Cube root of a complex number

Question

I'm reading Linear Algebra Done Right by Sheldon Axler. In Chapter $1$, Exercise $A$, #2, it states:

Show that $(-1 + \sqrt{3i})/2$ is a cube root of $1$.

The solution on linearalgebras.com shows the following solution here, at number 2.

It states that $(-1 + \sqrt{3i})/2$ squared is $(-1 - \sqrt{3i})/2$. I can understand the rest of the solution but I don't know how they got past the first step. I even squared the above value in an on-line calculator and it gave me a different value. Where am I going wrong?

Answer 1

The $i$ should not be inside the square root.

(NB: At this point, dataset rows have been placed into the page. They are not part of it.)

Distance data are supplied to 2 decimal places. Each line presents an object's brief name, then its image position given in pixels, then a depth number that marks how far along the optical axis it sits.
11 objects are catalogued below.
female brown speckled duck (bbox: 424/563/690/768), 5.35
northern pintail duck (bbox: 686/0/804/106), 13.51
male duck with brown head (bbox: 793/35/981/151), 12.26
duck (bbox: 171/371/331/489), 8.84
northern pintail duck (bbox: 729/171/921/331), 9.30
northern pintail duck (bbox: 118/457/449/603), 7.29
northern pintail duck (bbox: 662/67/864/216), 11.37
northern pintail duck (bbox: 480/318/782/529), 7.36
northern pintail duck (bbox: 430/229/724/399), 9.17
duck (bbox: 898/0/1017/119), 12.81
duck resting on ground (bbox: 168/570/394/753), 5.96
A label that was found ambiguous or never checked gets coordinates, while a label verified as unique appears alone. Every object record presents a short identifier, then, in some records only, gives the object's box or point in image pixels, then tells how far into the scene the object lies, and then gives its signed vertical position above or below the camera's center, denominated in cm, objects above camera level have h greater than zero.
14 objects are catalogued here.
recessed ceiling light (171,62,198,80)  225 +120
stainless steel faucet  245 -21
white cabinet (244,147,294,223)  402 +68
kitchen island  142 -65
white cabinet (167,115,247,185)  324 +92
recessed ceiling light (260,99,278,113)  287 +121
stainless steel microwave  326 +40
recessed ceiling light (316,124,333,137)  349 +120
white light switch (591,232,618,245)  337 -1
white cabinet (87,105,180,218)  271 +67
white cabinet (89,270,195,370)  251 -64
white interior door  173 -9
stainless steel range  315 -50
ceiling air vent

It should be $$\left(\frac{-1+\sqrt3 \,i}{2}\right)^{\!2}=\frac{-1-\sqrt3 \,i}{2}$$

rather than

$$\left(\frac{-1+\sqrt{3 i}}{2}\right)^{\!2}=\frac{-1-\sqrt{3 i}}{2}$$

It might be easier to understand it as $$\exp \left(\frac{2\pi i}3 \right)^{\!2}=\exp \left(\frac{4\pi i}3 \right)$$

Answer 2

Consider equation:

$x^3-1=0$

$$x^3-1=(x-1)(x^2+x+1)=0$$

$$x^2+x+1=0$$

$$x=\frac{-1±\sqrt {1-4}}{2}=\frac{-1±\sqrt 3 i}{2}$$